### Exercise directions:
For each line in the data that includes "anything", make a copy.

(Saved data entries)
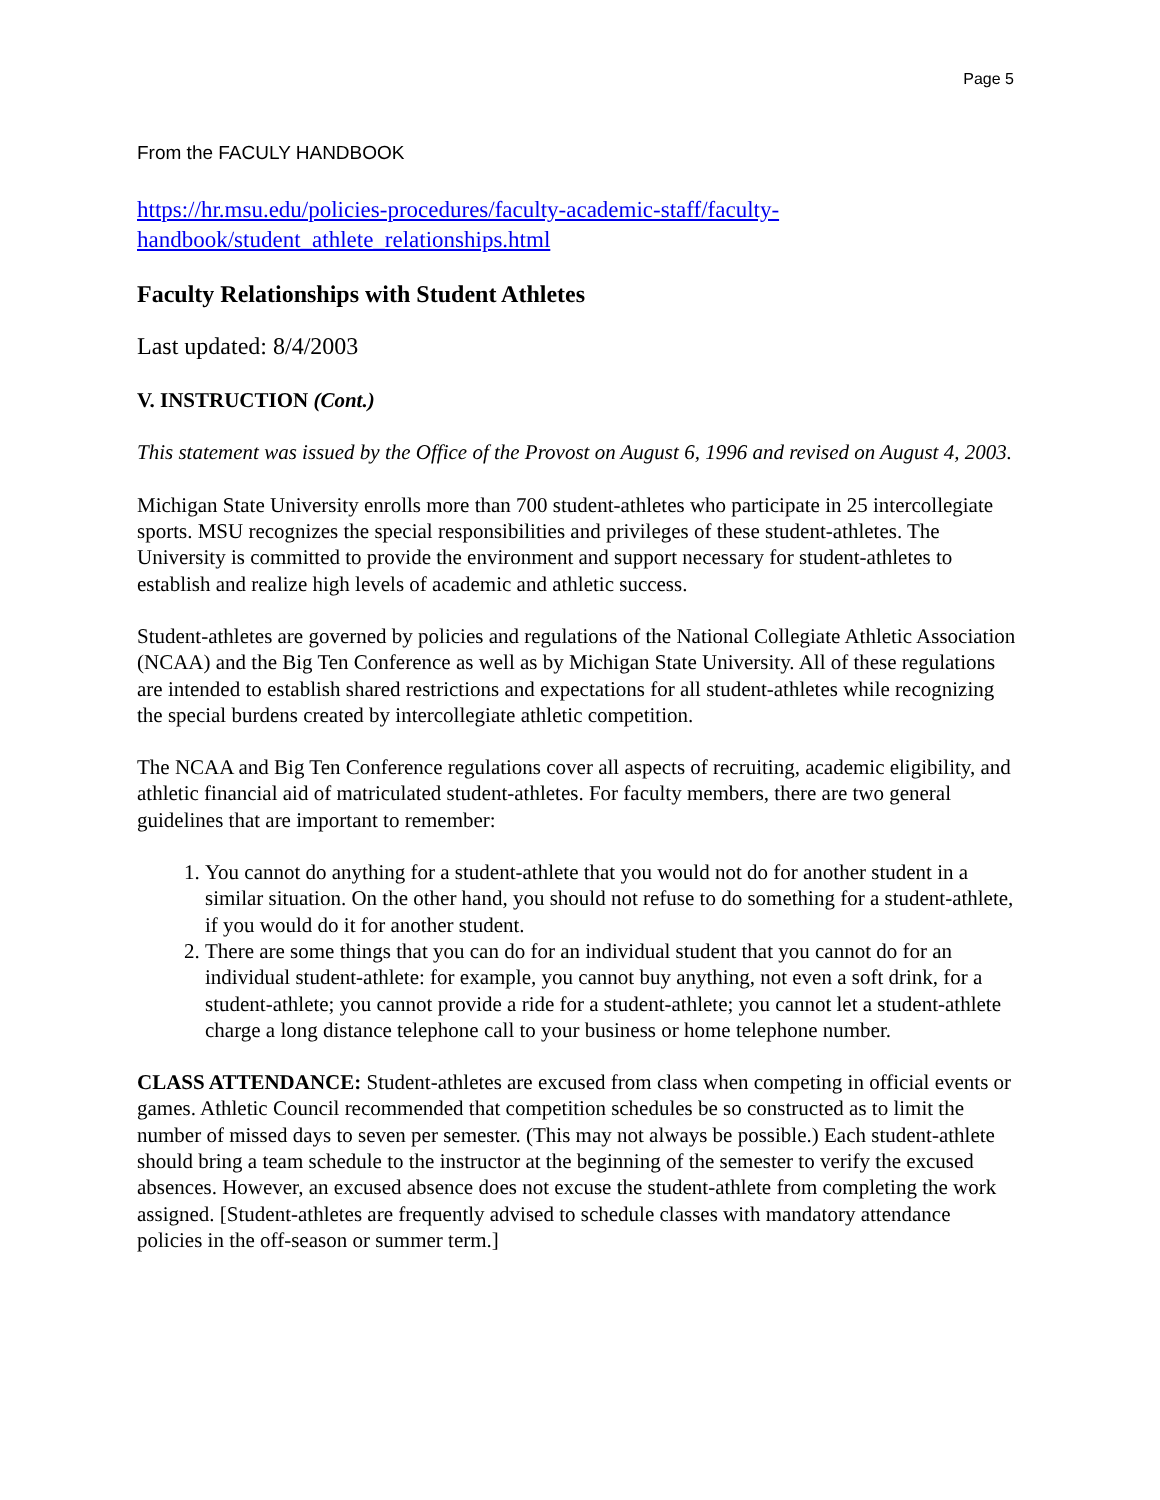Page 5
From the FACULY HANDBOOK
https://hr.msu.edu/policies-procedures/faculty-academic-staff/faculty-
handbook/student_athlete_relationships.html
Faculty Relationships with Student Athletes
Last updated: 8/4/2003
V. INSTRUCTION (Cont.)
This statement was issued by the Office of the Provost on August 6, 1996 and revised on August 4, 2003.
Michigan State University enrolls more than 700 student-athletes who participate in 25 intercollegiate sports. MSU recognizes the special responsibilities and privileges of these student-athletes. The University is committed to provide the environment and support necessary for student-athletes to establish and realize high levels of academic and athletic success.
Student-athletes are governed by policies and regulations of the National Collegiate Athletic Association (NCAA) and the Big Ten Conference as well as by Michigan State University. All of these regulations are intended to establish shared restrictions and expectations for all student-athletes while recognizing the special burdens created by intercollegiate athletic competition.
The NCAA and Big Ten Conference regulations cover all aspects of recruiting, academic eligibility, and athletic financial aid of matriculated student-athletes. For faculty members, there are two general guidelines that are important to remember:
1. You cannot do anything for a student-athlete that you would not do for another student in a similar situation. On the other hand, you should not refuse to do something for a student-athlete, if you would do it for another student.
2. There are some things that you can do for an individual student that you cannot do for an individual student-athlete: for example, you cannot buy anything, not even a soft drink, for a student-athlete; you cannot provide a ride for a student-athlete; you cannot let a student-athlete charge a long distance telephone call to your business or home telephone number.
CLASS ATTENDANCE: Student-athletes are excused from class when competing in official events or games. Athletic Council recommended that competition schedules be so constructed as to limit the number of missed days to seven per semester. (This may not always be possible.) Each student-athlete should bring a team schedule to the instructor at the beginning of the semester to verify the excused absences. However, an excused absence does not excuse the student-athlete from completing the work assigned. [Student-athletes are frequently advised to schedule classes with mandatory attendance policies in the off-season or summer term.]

### Reply:
1. You cannot do anything for a student-athlete that you would not do for another student in a similar situation. On the other hand, you should not refuse to do something for a student-athlete, if you would do it for another student.
2. There are some things that you can do for an individual student that you cannot do for an individual student-athlete: for example, you cannot buy anything, not even a soft drink, for a student-athlete; you cannot provide a ride for a student-athlete; you cannot let a student-athlete charge a long distance telephone call to your business or home telephone number.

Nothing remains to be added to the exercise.